*What this task involves*. Search the listing below for "televisionlibre". Copy each matching line.

*Data listing*.
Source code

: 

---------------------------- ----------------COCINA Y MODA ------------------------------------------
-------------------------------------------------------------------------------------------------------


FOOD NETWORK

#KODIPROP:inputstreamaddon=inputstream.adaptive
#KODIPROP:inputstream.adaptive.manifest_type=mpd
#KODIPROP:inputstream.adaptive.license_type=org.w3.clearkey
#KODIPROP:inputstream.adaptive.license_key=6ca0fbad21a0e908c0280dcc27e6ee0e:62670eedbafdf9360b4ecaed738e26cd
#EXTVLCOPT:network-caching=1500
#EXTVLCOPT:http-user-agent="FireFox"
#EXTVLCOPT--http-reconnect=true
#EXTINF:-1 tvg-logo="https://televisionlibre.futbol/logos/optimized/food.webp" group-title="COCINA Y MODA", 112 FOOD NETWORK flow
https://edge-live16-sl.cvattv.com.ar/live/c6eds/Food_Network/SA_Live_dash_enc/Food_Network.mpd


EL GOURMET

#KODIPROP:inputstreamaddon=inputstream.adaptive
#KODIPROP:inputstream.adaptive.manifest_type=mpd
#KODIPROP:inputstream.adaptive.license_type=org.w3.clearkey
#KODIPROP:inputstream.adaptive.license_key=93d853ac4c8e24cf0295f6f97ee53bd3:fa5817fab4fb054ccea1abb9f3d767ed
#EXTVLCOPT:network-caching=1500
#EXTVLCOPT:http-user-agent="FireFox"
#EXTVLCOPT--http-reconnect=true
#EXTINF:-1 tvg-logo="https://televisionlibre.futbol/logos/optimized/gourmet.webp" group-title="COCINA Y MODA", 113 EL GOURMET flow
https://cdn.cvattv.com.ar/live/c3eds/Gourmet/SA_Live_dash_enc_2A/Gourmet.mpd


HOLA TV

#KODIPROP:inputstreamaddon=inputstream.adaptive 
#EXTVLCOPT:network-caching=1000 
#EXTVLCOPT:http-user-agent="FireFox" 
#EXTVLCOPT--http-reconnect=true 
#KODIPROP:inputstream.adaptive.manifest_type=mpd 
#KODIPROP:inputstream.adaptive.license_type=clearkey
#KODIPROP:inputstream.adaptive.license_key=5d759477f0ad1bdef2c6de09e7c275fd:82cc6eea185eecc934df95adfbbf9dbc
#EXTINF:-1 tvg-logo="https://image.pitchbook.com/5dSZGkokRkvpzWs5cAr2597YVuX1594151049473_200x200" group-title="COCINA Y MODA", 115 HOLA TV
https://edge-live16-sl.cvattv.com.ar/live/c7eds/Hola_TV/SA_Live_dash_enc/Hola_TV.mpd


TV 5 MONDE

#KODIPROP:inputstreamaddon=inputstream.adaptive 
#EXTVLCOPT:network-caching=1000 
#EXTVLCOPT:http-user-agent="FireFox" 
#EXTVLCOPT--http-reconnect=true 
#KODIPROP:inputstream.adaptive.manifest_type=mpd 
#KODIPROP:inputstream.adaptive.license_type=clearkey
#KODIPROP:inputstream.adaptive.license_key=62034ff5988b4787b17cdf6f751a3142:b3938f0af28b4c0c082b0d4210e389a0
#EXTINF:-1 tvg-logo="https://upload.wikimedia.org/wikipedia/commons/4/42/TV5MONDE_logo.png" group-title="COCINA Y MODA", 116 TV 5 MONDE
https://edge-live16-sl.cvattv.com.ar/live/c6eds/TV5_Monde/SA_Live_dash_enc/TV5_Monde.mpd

==

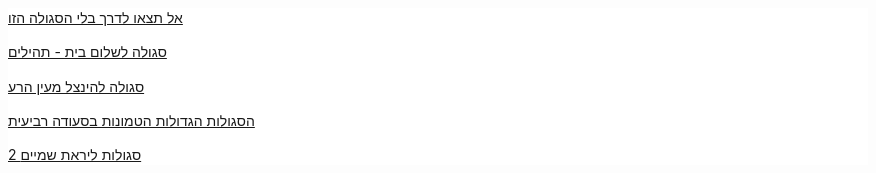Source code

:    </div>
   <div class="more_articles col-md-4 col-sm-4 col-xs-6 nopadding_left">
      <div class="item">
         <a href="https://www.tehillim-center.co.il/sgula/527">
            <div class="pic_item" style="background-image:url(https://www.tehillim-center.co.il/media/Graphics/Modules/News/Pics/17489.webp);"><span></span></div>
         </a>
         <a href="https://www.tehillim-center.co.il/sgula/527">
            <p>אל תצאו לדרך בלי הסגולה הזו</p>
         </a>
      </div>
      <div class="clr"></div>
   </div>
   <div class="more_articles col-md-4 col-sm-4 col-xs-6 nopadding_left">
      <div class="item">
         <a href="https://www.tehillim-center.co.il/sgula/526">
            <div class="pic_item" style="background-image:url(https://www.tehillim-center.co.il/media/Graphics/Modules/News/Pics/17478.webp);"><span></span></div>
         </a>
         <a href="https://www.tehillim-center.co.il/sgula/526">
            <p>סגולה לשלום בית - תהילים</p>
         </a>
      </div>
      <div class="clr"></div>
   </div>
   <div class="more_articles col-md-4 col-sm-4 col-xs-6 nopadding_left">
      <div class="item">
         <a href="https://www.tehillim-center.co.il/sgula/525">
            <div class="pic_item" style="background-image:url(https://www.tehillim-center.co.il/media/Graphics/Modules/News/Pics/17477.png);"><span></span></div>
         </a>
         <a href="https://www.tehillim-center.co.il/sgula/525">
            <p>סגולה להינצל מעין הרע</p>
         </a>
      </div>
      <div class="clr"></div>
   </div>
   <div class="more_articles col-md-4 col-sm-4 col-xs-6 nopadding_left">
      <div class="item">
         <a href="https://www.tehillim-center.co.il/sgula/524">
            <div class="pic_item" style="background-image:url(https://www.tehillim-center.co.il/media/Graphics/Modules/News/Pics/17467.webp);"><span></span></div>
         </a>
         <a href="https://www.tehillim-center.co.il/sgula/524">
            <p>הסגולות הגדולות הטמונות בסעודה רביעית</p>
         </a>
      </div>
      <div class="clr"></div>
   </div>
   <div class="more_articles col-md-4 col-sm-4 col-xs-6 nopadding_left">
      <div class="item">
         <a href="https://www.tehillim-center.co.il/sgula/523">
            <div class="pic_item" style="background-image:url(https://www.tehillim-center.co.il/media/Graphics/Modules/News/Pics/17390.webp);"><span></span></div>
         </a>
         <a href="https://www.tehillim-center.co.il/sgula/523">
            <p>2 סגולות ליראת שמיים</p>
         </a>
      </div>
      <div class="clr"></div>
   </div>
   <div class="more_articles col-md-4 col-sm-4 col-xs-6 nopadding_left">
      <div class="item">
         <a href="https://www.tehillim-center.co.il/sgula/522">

*Reply to the exercise*.
#EXTINF:-1 tvg-logo="https://televisionlibre.futbol/logos/optimized/food.webp" group-title="COCINA Y MODA", 112 FOOD NETWORK flow
#EXTINF:-1 tvg-logo="https://televisionlibre.futbol/logos/optimized/gourmet.webp" group-title="COCINA Y MODA", 113 EL GOURMET flow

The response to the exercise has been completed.